Thmor Bridge / Spean Thma – Stone bridge in Angkor

Thmor Bridge / Spean Thma – Stone bridge in Angkor

Spean Thma (also known as the Thmor Bridge) is located in Siem Reap province in Angkor and is one of the few bridges from the Khmer Empire that have survived to this day. Roughly translated, “Spean Thma” means “stone bridge”.

Thmor Bridge / Brücke

Thmor Bridge

The exact date when the bridge was originally built cannot be traced today. However, some irregularities in its stone structure (there are some blocks of sandstone that might have been used elsewhere before) show that the bridge was rebuilt in the 15th century (i.e., well after the high Khmer period). Spean Thma is located right next to the temple mountain Ta Keo – so a visit to these monuments can be easily combined. One assumption of researchers is that the bridge was built during the reign of Jayavarman VII, as he had numerous roads built during his reign, which often led over similar bridges.

The bridge was built on the former route between the eastern baray and Angkor Thom. It is located only about 200 meters from Thommanon.

Architecturally, bridges from the Khmer Empire often resemble each other: the many stone bricks piled on top of each other form several wide bridge piers, with fourteen narrow arches about a meter wide spanning between them.

A French research team restored the bridge structure in the early 20th century and removed the fauna that threatened the structure. Nevertheless, it is still beautiful to see how the structure has “grown together” with nature over the centuries.

Spean Thma shows exceptionally well how much the water level was subject to change over the centuries (possibly also as a trigger (by sediment deposits and a resulting change in the course of the river) or else as a result of the collapse of the sophisticated irrigation system in Angkor). In fact, even today a water wheel can be discovered next to the bridge. Originally, the structure was twice as wide as the river itself, because especially in the monsoon period the water must have risen very strongly.
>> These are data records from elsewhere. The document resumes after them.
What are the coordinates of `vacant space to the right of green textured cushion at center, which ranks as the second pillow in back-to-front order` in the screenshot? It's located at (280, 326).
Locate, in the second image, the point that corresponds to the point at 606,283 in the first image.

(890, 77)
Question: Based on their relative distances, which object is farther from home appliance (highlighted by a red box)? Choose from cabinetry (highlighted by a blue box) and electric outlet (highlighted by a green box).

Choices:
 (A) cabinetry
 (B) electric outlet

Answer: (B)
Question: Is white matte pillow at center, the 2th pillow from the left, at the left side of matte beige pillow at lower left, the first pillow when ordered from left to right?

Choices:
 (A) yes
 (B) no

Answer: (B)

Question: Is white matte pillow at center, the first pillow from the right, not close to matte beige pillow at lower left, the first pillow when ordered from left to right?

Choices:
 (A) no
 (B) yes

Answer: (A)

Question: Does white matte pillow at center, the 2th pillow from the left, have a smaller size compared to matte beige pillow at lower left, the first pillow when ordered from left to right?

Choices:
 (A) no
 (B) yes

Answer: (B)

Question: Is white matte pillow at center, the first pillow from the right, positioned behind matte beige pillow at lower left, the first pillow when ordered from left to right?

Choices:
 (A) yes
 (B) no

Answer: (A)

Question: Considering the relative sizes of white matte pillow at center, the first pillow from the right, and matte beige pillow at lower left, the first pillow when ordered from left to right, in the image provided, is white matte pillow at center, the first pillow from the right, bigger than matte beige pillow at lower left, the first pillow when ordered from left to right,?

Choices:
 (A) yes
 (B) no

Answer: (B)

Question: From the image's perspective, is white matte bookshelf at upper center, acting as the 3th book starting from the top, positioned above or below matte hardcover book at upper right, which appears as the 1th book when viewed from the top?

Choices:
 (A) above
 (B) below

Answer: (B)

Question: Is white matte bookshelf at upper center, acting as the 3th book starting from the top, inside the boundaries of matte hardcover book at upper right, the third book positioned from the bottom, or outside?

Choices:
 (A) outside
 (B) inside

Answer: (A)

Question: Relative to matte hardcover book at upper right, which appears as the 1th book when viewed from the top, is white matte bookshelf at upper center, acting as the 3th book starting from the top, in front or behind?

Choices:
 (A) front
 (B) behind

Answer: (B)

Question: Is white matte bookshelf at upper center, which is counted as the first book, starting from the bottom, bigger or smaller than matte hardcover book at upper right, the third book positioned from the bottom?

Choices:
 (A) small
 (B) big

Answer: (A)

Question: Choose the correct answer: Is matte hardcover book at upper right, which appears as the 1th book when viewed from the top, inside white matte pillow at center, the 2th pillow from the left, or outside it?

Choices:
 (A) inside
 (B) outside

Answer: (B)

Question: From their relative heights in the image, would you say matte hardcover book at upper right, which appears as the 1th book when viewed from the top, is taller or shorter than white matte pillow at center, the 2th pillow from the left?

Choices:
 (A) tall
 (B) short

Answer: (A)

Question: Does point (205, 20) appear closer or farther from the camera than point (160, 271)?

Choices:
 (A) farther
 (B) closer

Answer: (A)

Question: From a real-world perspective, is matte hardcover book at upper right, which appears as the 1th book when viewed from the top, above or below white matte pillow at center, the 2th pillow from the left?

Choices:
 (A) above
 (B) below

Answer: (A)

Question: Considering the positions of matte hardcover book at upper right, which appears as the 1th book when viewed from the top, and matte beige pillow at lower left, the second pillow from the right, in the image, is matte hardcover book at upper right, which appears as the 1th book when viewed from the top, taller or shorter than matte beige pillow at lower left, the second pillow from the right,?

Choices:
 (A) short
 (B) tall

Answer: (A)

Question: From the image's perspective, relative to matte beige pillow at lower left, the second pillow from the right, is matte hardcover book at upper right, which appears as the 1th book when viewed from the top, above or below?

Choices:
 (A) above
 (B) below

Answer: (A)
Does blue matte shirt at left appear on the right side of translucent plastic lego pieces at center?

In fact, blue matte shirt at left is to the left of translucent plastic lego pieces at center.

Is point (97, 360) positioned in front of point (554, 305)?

Ruinen bei der Thmor Bridge

Ruins near the Thmor Bridge

Even if the bridge itself is only mentioned as a footnote in the major travel guides to the region around Angkor, one should not forget Spean Thma when visiting the other, larger monuments – it is not for nothing that it is part of the UNESCO World Heritage Site. At least the visitor can imagine how different the course of the Siem Reap River was at that time and what a great achievement the water supply was in the Khmer Empire at that time.